Terraform Labs and its founder Do Kwon built a “house on the sand” and lied to investors about the stability of cryptocurrencies whose collapse rippled through the market in 2022, a Securities and Exchange Commission lawyer says in a civil suit. He told a Manhattan jury as his fraud trial began. on monday.
The SEC accused Kwon and the Singapore-based blockchain company of misleading investors in 2021 about the stability of TerraUSD, a stablecoin designed to maintain the value of $1. . Regulators also accused Terraform of making false claims that its blockchain was used in a popular South Korean mobile payment app.
“Terra was a fraud, a castle in the sand, and when it collapsed, investors lost almost everything,” SEC attorney Devon Staren said at trial.
Terraform's lawyer Luis Pellegrino said the regulator's case relies on cherry-picked evidence and testimony from witnesses who expect the SEC to reward the whistleblower if it wins. .
Kwon's lawyer, David Patton, said the cryptocurrency entrepreneur never represented that Terra's cryptocurrency was risk-free.
“Failure is not the same as fraud,” Patton says.
Kwon will not attend the trial. He was arrested in Montenegro last March and is awaiting extradition to his native South Korea, where he faces criminal charges.
A court in Montenegro postponed his extradition on Friday after the country's prosecutors expressed concerns about the procedure.
Federal prosecutors in New York have also indicted Kwon on fraud charges and are seeking his extradition to the United States.

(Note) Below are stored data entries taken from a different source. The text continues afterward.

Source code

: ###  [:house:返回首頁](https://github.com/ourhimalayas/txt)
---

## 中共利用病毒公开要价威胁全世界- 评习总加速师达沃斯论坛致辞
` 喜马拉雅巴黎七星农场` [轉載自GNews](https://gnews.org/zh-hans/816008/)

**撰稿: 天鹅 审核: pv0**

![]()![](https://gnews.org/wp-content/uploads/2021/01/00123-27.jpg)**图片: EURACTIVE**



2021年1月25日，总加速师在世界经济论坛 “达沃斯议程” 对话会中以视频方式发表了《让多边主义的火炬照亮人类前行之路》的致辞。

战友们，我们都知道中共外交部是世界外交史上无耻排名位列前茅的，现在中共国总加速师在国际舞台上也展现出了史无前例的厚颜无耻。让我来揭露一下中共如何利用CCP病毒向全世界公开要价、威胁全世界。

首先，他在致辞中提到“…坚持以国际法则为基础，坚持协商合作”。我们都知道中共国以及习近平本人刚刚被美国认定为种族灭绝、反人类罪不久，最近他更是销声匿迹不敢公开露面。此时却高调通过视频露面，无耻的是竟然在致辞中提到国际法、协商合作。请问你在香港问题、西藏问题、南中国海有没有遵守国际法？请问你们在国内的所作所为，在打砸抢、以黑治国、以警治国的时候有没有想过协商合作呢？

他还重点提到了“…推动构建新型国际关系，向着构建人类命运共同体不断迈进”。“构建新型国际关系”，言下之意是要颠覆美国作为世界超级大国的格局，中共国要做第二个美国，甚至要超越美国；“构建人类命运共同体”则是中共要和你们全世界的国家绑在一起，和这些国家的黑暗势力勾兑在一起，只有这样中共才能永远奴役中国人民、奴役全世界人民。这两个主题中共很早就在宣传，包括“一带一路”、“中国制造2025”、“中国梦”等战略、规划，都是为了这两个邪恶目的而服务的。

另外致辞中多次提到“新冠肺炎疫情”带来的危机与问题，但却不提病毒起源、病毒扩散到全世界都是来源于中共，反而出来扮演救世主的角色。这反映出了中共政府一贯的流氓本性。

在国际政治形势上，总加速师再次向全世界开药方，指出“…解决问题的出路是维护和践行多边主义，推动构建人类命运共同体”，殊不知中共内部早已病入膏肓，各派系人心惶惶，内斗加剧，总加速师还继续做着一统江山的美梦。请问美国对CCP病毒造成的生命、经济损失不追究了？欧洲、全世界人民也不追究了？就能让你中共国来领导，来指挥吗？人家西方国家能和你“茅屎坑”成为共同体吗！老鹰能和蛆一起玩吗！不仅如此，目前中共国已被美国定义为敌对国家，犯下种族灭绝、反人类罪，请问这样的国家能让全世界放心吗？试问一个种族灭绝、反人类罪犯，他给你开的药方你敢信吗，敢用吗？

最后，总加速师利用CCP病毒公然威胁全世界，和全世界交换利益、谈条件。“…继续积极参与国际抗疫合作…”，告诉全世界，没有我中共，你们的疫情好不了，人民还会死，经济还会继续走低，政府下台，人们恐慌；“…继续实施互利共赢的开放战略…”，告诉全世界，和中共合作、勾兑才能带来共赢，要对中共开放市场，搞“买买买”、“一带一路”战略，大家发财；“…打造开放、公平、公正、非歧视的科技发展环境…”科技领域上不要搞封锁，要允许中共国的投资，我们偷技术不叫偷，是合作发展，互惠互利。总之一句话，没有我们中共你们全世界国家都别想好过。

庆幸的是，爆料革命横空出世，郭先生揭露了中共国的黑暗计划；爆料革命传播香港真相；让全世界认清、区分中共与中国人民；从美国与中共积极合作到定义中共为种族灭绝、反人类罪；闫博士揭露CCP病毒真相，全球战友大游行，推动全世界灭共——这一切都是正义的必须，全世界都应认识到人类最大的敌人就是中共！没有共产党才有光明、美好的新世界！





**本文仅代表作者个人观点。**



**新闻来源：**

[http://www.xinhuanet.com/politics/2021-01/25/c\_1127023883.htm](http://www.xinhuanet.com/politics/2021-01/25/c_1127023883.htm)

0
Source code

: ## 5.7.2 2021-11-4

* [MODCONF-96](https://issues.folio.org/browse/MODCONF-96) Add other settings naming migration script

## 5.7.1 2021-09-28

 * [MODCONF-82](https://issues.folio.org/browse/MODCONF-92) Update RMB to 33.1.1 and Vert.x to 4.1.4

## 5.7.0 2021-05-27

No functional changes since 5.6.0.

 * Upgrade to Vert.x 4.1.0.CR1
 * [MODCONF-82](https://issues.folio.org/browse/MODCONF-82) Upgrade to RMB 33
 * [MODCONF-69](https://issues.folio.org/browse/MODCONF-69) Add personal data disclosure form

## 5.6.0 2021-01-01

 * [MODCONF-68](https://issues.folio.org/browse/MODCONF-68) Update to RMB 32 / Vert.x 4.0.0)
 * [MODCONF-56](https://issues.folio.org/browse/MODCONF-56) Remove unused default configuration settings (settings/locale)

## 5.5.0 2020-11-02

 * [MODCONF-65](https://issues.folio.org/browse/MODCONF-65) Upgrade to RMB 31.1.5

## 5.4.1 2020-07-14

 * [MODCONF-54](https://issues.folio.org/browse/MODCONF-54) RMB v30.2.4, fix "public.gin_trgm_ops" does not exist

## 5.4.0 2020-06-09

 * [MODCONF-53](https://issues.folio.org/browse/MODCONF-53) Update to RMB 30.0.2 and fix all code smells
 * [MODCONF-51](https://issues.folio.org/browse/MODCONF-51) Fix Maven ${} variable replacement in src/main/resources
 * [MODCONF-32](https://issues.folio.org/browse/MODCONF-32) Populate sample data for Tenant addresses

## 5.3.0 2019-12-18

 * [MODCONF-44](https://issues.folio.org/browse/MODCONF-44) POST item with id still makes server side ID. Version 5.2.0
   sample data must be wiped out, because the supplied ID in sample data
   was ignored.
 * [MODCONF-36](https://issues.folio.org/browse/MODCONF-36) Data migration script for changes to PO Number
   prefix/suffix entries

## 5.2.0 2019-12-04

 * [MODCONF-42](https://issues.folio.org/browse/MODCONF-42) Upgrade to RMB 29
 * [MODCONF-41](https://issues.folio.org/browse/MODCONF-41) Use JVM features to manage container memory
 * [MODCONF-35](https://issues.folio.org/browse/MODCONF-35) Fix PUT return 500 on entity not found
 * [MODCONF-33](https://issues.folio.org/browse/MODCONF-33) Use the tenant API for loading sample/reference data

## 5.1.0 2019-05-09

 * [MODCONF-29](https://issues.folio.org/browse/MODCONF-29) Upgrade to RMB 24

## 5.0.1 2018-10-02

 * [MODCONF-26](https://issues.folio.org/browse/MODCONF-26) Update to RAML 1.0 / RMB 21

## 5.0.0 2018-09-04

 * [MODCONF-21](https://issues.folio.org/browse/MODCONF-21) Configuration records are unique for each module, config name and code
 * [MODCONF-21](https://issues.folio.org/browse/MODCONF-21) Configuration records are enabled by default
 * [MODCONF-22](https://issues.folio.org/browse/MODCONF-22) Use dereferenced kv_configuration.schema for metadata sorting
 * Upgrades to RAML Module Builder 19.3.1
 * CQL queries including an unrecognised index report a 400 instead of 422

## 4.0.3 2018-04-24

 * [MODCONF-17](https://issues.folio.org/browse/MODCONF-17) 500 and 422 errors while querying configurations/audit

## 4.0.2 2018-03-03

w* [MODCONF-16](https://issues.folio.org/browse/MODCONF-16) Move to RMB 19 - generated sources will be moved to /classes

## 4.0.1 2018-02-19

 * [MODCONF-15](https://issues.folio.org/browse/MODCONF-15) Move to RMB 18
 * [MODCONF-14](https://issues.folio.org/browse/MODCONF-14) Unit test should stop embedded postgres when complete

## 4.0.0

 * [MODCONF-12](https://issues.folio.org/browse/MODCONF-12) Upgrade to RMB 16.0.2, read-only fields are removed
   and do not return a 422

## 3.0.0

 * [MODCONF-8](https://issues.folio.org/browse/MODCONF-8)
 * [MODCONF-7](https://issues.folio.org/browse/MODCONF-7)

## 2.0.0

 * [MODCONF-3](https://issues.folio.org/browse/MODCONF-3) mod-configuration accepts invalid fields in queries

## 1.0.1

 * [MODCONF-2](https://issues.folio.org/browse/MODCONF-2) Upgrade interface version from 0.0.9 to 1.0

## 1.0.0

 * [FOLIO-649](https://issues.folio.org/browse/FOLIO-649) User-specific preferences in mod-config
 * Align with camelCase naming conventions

Kwon designed TerraUSD and Luna, a more traditional token that fluctuates in value but is closely related to TerraUSD.
The SEC estimates that when TerraUSD lost its dollar peg in May 2022, investors collectively lost more than $40 billion in the two tokens.
Their collapse also caused the value of other cryptocurrencies, including Bitcoin, to fall, causing widespread turmoil in the crypto market and leading to several companies filing for bankruptcy in 2022.
According to the SEC, when the stablecoin fell off its peg a year ago in May 2021, Kwon and Terraform secretly arranged for a third party to buy large amounts of TerraUSD to support the price. It is said that
The regulator said Kwon falsely claimed that the recovery was due to the reliability of TerraUSD's algorithm.
The SEC also alleges that Kwon and Terraform falsely promoted that Terraform's blockchain was used to process and settle transactions between customers and merchants on the Chai payment app.
Kwon and Terraform have denied any wrongdoing, and the SEC said it took statements by Kwon and other Terraform employees out of context.
The SEC is seeking civil penalties and an order barring Kwon and Terraform from the securities industry.
In December, U.S. District Judge Jed Rakoff granted a partial victory to the SEC, ruling that Terraform Labs illegally sold digital assets without registering them as securities.
The judge rejected the SEC's argument that Terraform and Kwon illegally offered security-based swaps through a feature that allowed users to create digital assets that mirrored the price of another asset, such as another cryptocurrency or a stock. .
A judge has not yet decided how much damages Terraform will have to pay, but the company, which filed for bankruptcy protection in January, said the penalties could exceed its assets.